A danger for passengers who may have had one too many, and there were lots of those on the Mail, particularly on Friday nights, was to go to sleep and miss one’s station. I do remember a couple of nights waking up at Mt Victoria and having to wait for the morning train back. That station did however have a lovely waiting room with a fire on winter nights.

Exiting the train at Penrith was sometimes difficult as you would have to weave your way past the sleeping bodies in the corridor.

I realise that today’s trains are cleaner, more efficient and have climate control but I do miss the days when catching the Chips to Sydney was fun.

 

 

 

T

 

Jay’s shoe shop: frying the feet

Mr Jay owned a shoe shop in Penrith. It was in High Street between Lawson Street and Castlereagh Street near the Post Office. This was the place your mother took you to get you Paddle or Robin school shoes, tight-fitting black leather shoes that would never be comfortable no matter how long you wore them.

jays shoes
Back to school shoes from Jays

For a while, Mr Jay had in his shop a ‘shoe-fitting fluoroscope’ to test whether your new shoes fitted or not. It was a wooden box and you stood on a step and put your feet in a slot and you, your parent and the salesperson variously looked through a slot on the top of the box while you wiggled your toes to see if the shoes fitted. The machine worked by bouncing x-rays down onto your feet and showing an image of your foot in the shoe, bones and all.

shoe xray
A shoe-fitting fluoroscope

A yearly or less frequent visit to get blasted with x-rays of course was not enough for us. If you were down the street at a loose end, you could always wander into the shoe shop for another look at your feet, if the shop was not busy and the staff were in a good mood.

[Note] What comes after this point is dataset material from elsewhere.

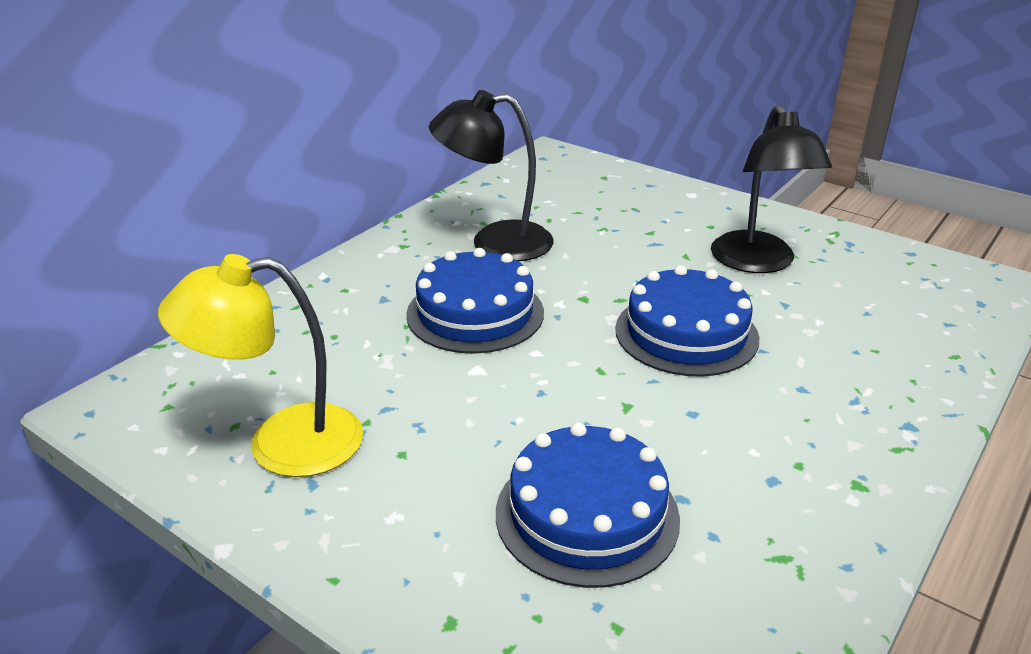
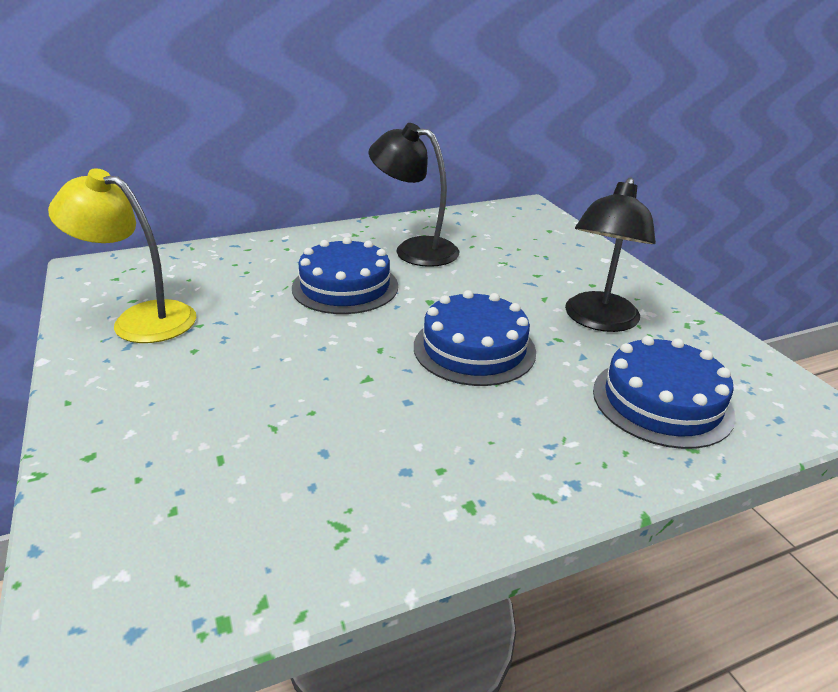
camera: 30 degrees right, 0 degrees up
blue cake [496,422,680,588] -> blue cake moved to [593,336,736,449]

There did not appear to be any shielding devices and certainly nobody was wearing leather aprons or anything. I don’t recall how long the machine was in the store but at some stage the government banned these devices because of potential radiation dangers.

We were a lot less risk-averse in those days and certainly a lot more ignorant about potential dangers – playing in old fridges, mucking around with plastic bags, playing in stormwater drains during a storm, doubling and trebling on our bikes. One particular type of insanity was standing on the running board of cars while they were moving, or riding on the bonnet for a bit of a lark. Then, of course, there was the madness of Cracker Night, the subject of a future post.

It’s a wonder we survived into adulthood.